Spinning a fractal yarn is a great way to handle colors for a softer, self-striping pattern that carries all of your fiber’s colors throughout the project. A fractal in mathematics is very precise, but the term is applied very loosely to the spinning concept. It simply describes a way to divide an individual fiber top that directly impacts the color handling.
I started with a gorgeous dyed fiber top, created by Roe of Purls, a local artist who has a brilliant sense of color harmony. Hopefully I’ll have a chance to run into her again at PlyAway this year.
To spin a fractal, the top is divided down the middle, length-wise. One half is spun directly, without any changes. The second half is further divided into smaller sections and spun end to end. Finally, the two yarns are plied together.

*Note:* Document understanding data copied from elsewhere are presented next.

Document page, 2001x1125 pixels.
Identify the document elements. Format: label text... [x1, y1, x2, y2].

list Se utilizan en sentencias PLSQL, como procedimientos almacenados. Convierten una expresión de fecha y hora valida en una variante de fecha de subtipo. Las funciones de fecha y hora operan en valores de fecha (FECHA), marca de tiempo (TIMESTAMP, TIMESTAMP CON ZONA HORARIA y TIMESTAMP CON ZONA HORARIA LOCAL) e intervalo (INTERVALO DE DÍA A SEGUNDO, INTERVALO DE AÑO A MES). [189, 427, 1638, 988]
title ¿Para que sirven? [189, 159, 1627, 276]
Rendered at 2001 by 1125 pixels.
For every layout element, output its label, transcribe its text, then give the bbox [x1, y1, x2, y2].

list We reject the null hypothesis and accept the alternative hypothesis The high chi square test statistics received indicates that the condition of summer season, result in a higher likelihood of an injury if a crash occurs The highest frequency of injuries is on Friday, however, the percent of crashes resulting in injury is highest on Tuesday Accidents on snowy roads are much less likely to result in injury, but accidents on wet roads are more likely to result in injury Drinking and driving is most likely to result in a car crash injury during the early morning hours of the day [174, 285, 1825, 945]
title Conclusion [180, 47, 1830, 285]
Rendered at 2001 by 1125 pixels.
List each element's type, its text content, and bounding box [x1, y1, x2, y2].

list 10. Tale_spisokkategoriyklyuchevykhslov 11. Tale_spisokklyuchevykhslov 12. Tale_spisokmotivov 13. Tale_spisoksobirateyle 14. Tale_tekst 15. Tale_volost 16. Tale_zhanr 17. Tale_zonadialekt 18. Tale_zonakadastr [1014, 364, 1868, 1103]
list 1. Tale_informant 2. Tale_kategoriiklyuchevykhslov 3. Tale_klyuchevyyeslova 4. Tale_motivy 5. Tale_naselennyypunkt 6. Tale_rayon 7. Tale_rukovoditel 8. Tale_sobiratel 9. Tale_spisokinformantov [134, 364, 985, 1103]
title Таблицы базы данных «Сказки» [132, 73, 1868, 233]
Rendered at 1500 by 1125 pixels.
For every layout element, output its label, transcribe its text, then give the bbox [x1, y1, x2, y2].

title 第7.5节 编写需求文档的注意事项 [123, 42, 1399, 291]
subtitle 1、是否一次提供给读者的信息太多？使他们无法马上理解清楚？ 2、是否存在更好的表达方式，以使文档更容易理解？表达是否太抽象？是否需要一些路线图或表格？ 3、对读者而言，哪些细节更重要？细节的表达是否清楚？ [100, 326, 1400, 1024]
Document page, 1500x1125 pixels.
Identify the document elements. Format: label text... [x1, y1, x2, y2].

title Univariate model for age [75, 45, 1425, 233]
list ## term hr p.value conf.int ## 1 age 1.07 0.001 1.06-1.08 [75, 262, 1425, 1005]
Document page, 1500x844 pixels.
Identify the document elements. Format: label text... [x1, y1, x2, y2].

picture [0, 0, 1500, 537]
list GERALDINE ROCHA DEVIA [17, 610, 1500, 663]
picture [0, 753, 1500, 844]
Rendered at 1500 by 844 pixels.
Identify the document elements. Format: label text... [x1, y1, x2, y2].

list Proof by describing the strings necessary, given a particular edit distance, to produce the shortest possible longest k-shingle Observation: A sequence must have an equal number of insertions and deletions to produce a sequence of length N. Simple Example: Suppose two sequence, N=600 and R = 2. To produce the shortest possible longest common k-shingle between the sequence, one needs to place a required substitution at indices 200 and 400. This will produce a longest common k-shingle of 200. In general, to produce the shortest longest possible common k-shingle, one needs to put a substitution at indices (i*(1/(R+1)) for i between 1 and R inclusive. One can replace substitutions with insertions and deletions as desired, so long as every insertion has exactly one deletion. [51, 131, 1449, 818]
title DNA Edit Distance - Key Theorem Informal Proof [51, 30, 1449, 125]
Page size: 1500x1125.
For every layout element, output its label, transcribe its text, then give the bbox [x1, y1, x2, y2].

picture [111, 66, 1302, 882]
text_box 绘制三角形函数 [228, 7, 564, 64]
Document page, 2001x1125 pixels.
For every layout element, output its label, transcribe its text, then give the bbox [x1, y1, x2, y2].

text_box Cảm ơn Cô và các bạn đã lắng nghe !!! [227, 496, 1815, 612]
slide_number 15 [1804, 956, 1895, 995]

By dividing the color like this, the yarn develops an interesting striping pattern which repeats colors throughout and balances the overall color, even if the original top is not color-balanced.
I chose a simple pattern to really show off the colors – the easy mistake stitch scarf. This scarf relies on an uneven number of stitches to create an offset ribbing.
No two stripes in the scarf are exactly alike, and yet they create a balanced and appealing overall appearance. Each color is represented along the length of the yarn in different proportions and in different combinations with the other colors from the top. You will never find a yarn quite like this in the big box store.
Fractals are a great and easy way to handle color in yarn design and are a great starting place to making a truly one-of-a-kind item.